De acordo com o professor do IQSC, a terapia combinada possui diversas funções dentro da medicina e tem sido amplamente adotada por profissionais da área da saúde, principalmente para aumentar a eficiência de alguns tratamentos. No caso do câncer, a utilização de substâncias em conjunto surge como uma alternativa interessante para conter a doença, que pode se tornar resistente a alguns medicamentos convencionais por se tratar de uma enfermidade que apresenta muitas variações, subtipos e reações dentro do organismo dependendo do fármaco utilizado para o seu controle.

Outro exemplo citado pelo docente é a Aids, cujo tratamento demanda um coquetel de remédios combinados para combater os sintomas gerados pela ação do vírus HIV. “Essas combinações precisam ser testadas no laboratório, pois não há modelos computacionais suficientes que possam prever os efeitos de todas essas misturas”, complementa o docente.

Vilão frequente

Segundo estudo divulgado pelo Instituto Nacional de Câncer José Alencar Gomes da Silva (Inca), o Brasil deve registrar cerca de 66.280 novos casos de câncer de mama em 2020, o que significa cerca de 61 ocorrências a cada 100 mil mulheres. A maior incidência da doença será no Estado de São Paulo, onde são esperados mais de 18 mil casos.
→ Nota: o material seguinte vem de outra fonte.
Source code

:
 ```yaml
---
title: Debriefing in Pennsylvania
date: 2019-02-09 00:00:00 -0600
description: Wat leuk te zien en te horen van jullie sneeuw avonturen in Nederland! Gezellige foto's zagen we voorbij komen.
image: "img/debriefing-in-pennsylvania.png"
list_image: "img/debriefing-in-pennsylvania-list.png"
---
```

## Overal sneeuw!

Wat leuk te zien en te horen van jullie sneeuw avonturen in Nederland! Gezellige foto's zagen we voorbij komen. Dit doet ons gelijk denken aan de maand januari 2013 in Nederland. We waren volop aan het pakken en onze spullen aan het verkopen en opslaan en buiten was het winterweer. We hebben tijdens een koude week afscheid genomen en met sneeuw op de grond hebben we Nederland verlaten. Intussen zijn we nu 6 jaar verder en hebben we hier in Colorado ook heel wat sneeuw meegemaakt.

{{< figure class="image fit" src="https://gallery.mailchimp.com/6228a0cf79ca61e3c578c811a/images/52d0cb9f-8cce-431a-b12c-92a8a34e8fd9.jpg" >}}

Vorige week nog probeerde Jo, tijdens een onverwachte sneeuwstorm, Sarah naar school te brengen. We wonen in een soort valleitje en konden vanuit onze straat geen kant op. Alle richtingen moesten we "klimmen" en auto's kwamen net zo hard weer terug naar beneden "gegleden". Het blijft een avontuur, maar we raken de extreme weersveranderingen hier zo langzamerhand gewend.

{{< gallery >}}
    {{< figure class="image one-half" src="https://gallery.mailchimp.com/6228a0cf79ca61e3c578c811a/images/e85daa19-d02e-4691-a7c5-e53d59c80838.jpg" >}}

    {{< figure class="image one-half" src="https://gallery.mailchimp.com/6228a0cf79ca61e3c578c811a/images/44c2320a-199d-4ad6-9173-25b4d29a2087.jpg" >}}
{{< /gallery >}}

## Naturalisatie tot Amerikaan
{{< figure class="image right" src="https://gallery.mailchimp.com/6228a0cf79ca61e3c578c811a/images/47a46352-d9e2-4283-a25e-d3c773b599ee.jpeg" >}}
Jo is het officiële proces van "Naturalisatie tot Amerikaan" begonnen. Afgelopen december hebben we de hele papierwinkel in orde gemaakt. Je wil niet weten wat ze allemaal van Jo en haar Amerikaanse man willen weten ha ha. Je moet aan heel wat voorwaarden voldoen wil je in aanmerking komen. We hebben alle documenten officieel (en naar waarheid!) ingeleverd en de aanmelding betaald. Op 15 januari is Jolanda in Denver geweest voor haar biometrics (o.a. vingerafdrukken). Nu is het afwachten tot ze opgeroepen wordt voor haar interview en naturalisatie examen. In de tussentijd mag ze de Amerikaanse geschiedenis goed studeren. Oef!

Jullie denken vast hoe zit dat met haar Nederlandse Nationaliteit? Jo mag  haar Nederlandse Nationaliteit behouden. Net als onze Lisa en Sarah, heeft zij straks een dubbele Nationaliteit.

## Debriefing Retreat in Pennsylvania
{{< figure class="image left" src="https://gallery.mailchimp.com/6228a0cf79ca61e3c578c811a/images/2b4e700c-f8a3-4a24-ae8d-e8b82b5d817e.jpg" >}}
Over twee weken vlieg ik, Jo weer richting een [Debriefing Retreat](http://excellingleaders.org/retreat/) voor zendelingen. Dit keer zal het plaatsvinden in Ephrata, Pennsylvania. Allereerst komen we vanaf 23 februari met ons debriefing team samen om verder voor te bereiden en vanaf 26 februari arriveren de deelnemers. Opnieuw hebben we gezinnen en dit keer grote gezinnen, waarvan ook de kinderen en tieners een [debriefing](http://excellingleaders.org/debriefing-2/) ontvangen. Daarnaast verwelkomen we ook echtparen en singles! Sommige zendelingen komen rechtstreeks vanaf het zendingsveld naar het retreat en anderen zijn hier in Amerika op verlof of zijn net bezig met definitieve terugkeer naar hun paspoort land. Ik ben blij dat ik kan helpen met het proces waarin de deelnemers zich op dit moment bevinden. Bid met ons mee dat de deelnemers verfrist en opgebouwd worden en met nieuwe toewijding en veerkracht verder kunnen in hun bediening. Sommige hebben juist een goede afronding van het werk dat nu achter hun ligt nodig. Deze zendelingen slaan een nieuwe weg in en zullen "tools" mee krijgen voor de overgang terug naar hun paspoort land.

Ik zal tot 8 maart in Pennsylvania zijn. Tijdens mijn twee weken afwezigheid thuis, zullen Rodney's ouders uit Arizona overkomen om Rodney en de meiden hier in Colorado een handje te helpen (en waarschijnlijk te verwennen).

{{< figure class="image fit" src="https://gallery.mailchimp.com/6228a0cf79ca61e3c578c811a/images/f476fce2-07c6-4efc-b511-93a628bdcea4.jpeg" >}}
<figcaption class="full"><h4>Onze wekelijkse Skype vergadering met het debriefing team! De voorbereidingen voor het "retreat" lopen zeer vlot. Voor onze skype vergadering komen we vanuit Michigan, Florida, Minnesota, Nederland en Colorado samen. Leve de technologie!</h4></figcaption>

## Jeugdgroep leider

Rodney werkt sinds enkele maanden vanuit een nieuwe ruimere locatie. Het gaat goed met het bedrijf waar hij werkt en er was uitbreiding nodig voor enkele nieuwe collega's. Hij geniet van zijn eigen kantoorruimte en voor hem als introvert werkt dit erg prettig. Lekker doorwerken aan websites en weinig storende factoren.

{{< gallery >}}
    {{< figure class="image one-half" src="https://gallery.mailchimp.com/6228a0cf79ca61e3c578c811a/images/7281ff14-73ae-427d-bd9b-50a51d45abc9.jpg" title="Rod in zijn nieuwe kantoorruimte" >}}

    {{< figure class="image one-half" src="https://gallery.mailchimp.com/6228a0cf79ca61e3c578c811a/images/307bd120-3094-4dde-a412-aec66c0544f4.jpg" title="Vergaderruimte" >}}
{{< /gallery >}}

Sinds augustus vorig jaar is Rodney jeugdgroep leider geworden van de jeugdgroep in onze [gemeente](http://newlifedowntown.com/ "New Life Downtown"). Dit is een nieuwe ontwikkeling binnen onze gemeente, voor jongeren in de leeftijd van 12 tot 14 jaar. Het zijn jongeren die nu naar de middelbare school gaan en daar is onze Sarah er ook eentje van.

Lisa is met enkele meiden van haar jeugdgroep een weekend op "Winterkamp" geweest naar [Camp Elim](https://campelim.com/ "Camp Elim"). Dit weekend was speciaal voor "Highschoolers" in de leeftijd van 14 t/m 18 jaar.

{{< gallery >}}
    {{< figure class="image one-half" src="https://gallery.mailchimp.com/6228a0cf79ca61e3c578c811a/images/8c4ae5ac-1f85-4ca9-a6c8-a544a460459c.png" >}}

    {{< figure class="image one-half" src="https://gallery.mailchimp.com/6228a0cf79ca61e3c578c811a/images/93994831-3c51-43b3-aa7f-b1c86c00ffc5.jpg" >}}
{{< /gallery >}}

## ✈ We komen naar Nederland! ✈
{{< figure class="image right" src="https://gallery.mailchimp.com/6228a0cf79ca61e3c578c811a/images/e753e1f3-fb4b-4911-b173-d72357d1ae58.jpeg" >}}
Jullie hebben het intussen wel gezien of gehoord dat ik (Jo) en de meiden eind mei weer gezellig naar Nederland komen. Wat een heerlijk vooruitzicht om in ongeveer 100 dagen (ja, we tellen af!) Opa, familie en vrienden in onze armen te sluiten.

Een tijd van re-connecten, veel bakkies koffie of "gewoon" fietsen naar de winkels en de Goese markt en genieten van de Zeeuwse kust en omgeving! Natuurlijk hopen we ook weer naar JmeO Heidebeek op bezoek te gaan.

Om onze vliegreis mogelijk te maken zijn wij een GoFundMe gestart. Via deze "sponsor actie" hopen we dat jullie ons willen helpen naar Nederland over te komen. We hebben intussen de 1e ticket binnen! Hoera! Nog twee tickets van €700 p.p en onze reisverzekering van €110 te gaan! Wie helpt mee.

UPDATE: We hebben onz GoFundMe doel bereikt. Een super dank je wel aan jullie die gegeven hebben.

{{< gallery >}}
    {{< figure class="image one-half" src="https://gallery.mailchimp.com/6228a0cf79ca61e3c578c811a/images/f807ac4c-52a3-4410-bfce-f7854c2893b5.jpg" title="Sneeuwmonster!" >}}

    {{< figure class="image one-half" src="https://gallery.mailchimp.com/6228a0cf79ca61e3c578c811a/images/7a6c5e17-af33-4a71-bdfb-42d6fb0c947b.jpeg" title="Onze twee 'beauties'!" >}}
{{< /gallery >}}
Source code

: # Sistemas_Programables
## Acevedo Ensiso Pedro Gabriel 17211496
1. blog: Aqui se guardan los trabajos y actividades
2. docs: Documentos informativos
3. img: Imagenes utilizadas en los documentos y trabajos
Em 2017, o País registou 16.724 óbitos por câncer de mama, o segundo tipo que mais acomete as mulheres, perdendo apenas para o de pele não melanoma. No mundo, o câncer de mama é o mais comum entre o público feminino – só em 2018, foram registrados 2,1 milhões de casos. Fatores como obesidade, sedentarismo, menopausa tardia, além de questões genéticas, hereditárias e ambientais, contribuem para o aumento do risco de desenvolver a doença.

Cientista analisou a bioatividade de diversas substâncias desenvolvidas no Grupo de Química Medicinal & Biológica do instituto – Foto: Henrique Fontes

O Sistema Único de Saúde (SUS) oferece tratamento gratuito para mulheres afetadas pelo câncer de mama, com a realização de exames, cirurgias, radioterapia e quimioterapia. Como forma de estimular a prevenção e o diagnóstico precoce, o Ministério da Saúde recomenda que mulheres entre 50 e 69 anos, sem sintomas ou sinais da doença, façam a mamografia a cada dois anos e realizem regularmente o autoexame.
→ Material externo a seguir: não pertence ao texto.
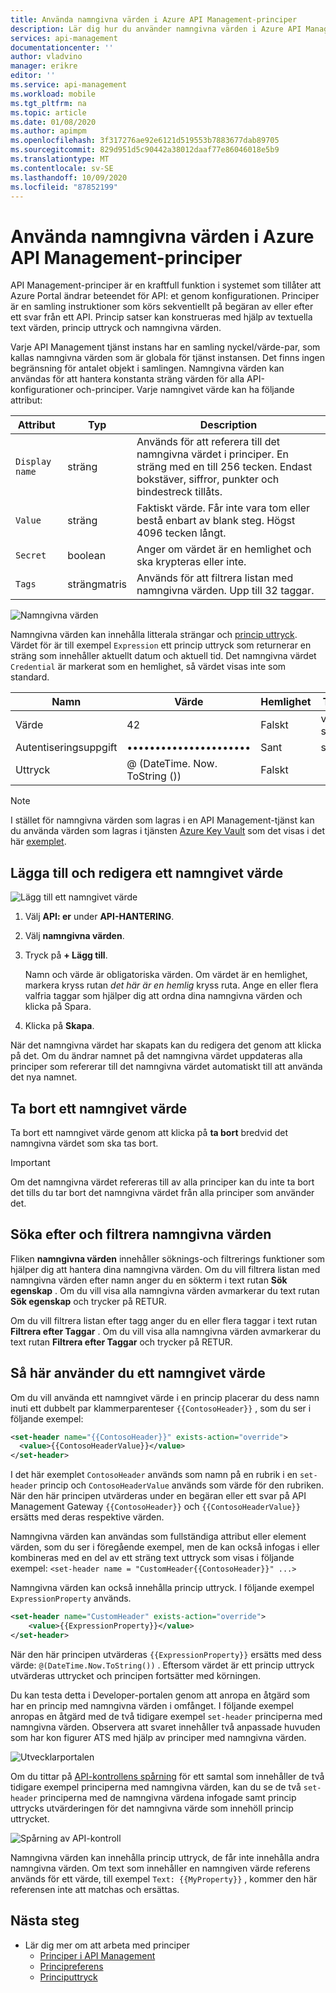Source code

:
 ```yaml
---
title: Använda namngivna värden i Azure API Management-principer
description: Lär dig hur du använder namngivna värden i Azure API Management-principer. Namngivna värden kan innehålla litterala strängar och princip uttryck.
services: api-management
documentationcenter: ''
author: vladvino
manager: erikre
editor: ''
ms.service: api-management
ms.workload: mobile
ms.tgt_pltfrm: na
ms.topic: article
ms.date: 01/08/2020
ms.author: apimpm
ms.openlocfilehash: 3f317276ae92e6121d519553b7883677dab89705
ms.sourcegitcommit: 829d951d5c90442a38012daaf77e86046018e5b9
ms.translationtype: MT
ms.contentlocale: sv-SE
ms.lasthandoff: 10/09/2020
ms.locfileid: "87852199"
---
```

# <a name="how-to-use-named-values-in-azure-api-management-policies"></a>Använda namngivna värden i Azure API Management-principer

API Management-principer är en kraftfull funktion i systemet som tillåter att Azure Portal ändrar beteendet för API: et genom konfigurationen. Principer är en samling instruktioner som körs sekventiellt på begäran av eller efter ett svar från ett API. Princip satser kan konstrueras med hjälp av textuella text värden, princip uttryck och namngivna värden.

Varje API Management tjänst instans har en samling nyckel/värde-par, som kallas namngivna värden som är globala för tjänst instansen. Det finns ingen begränsning för antalet objekt i samlingen. Namngivna värden kan användas för att hantera konstanta sträng värden för alla API-konfigurationer och-principer. Varje namngivet värde kan ha följande attribut:

| Attribut      | Typ            | Description                                                                                                                            |
| -------------- | --------------- | -------------------------------------------------------------------------------------------------------------------------------------- |
| `Display name` | sträng          | Används för att referera till det namngivna värdet i principer. En sträng med en till 256 tecken. Endast bokstäver, siffror, punkter och bindestreck tillåts. |
| `Value`        | sträng          | Faktiskt värde. Får inte vara tom eller bestå enbart av blank steg. Högst 4096 tecken långt.                                        |
| `Secret`       | boolean         | Anger om värdet är en hemlighet och ska krypteras eller inte.                                                               |
| `Tags`         | strängmatris | Används för att filtrera listan med namngivna värden. Upp till 32 taggar.                                                                                    |

![Namngivna värden](./media/api-management-howto-properties/named-values.png)

Namngivna värden kan innehålla litterala strängar och [princip uttryck](./api-management-policy-expressions.md). Värdet för är till exempel `Expression` ett princip uttryck som returnerar en sträng som innehåller aktuellt datum och aktuell tid. Det namngivna värdet `Credential` är markerat som en hemlighet, så värdet visas inte som standard.

| Namn       | Värde                      | Hemlighet | Taggar          |
| ---------- | -------------------------- | ------ | ------------- |
| Värde      | 42                         | Falskt  | vitala siffror |
| Autentiseringsuppgift | ••••••••••••••••••••••     | Sant   | security      |
| Uttryck | @ (DateTime. Now. ToString ()) | Falskt  |               |

> [!NOTE]
> I stället för namngivna värden som lagras i en API Management-tjänst kan du använda värden som lagras i tjänsten [Azure Key Vault](https://azure.microsoft.com/services/key-vault/) som det visas i det här [exemplet](https://github.com/Azure/api-management-policy-snippets/blob/master/examples/Look%20up%20Key%20Vault%20secret%20using%20Managed%20Service%20Identity.policy.xml).

## <a name="to-add-and-edit-a-named-value"></a>Lägga till och redigera ett namngivet värde

![Lägg till ett namngivet värde](./media/api-management-howto-properties/add-property.png)

1. Välj **API: er** under **API-HANTERING**.
2. Välj **namngivna värden**.
3. Tryck på **+ Lägg till**.

    Namn och värde är obligatoriska värden. Om värdet är en hemlighet, markera kryss rutan _det här är en hemlig_ kryss ruta. Ange en eller flera valfria taggar som hjälper dig att ordna dina namngivna värden och klicka på Spara.

4. Klicka på **Skapa**.

När det namngivna värdet har skapats kan du redigera det genom att klicka på det. Om du ändrar namnet på det namngivna värdet uppdateras alla principer som refererar till det namngivna värdet automatiskt till att använda det nya namnet.

## <a name="to-delete-a-named-value"></a>Ta bort ett namngivet värde

Ta bort ett namngivet värde genom att klicka på **ta bort** bredvid det namngivna värdet som ska tas bort.

> [!IMPORTANT]
> Om det namngivna värdet refereras till av alla principer kan du inte ta bort det tills du tar bort det namngivna värdet från alla principer som använder det.

## <a name="to-search-and-filter-named-values"></a>Söka efter och filtrera namngivna värden

Fliken **namngivna värden** innehåller söknings-och filtrerings funktioner som hjälper dig att hantera dina namngivna värden. Om du vill filtrera listan med namngivna värden efter namn anger du en sökterm i text rutan **Sök egenskap** . Om du vill visa alla namngivna värden avmarkerar du text rutan **Sök egenskap** och trycker på RETUR.

Om du vill filtrera listan efter tagg anger du en eller flera taggar i text rutan **Filtrera efter Taggar** . Om du vill visa alla namngivna värden avmarkerar du text rutan **Filtrera efter Taggar** och trycker på RETUR.

## <a name="to-use-a-named-value"></a>Så här använder du ett namngivet värde

Om du vill använda ett namngivet värde i en princip placerar du dess namn inuti ett dubbelt par klammerparenteser `{{ContosoHeader}}` , som du ser i följande exempel:

```xml
<set-header name="{{ContosoHeader}}" exists-action="override">
  <value>{{ContosoHeaderValue}}</value>
</set-header>
```

I det här exemplet `ContosoHeader` används som namn på en rubrik i en `set-header` princip och `ContosoHeaderValue` används som värde för den rubriken. När den här principen utvärderas under en begäran eller ett svar på API Management Gateway `{{ContosoHeader}}` och `{{ContosoHeaderValue}}` ersätts med deras respektive värden.

Namngivna värden kan användas som fullständiga attribut eller element värden, som du ser i föregående exempel, men de kan också infogas i eller kombineras med en del av ett sträng text uttryck som visas i följande exempel: `<set-header name = "CustomHeader{{ContosoHeader}}" ...>`

Namngivna värden kan också innehålla princip uttryck. I följande exempel `ExpressionProperty` används.

```xml
<set-header name="CustomHeader" exists-action="override">
    <value>{{ExpressionProperty}}</value>
</set-header>
```

När den här principen utvärderas `{{ExpressionProperty}}` ersätts med dess värde: `@(DateTime.Now.ToString())` . Eftersom värdet är ett princip uttryck utvärderas uttrycket och principen fortsätter med körningen.

Du kan testa detta i Developer-portalen genom att anropa en åtgärd som har en princip med namngivna värden i omfånget. I följande exempel anropas en åtgärd med de två tidigare exempel `set-header` principerna med namngivna värden. Observera att svaret innehåller två anpassade huvuden som har kon figurer ATS med hjälp av principer med namngivna värden.

![Utvecklarportalen][api-management-send-results]

Om du tittar på [API-kontrollens spårning](api-management-howto-api-inspector.md) för ett samtal som innehåller de två tidigare exempel principerna med namngivna värden, kan du se de två `set-header` principerna med de namngivna värdena infogade samt princip uttrycks utvärderingen för det namngivna värde som innehöll princip uttrycket.

![Spårning av API-kontroll][api-management-api-inspector-trace]

Namngivna värden kan innehålla princip uttryck, de får inte innehålla andra namngivna värden. Om text som innehåller en namngiven värde referens används för ett värde, till exempel `Text: {{MyProperty}}` , kommer den här referensen inte att matchas och ersättas.

## <a name="next-steps"></a>Nästa steg

-   Lär dig mer om att arbeta med principer
    -   [Principer i API Management](api-management-howto-policies.md)
    -   [Principreferens](./api-management-policies.md)
    -   [Principuttryck](./api-management-policy-expressions.md)

[api-management-send-results]: ./media/api-management-howto-properties/api-management-send-results.png
[api-management-properties-filter]: ./media/api-management-howto-properties/api-management-properties-filter.png
[api-management-api-inspector-trace]: ./media/api-management-howto-properties/api-management-api-inspector-trace.png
Os próximos passos da pesquisa do IQSC serão os testes em animais, que devem começar neste primeiro semestre no Instituto de Ciências Biomédicas (ICB) da USP, em São Paulo. Se todos os resultados obtidos até o momento se confirmarem nas etapas seguintes do estudo, inclusive nos testes em humanos, a expectativa é de que a substância possa estar no mercado em alguns anos.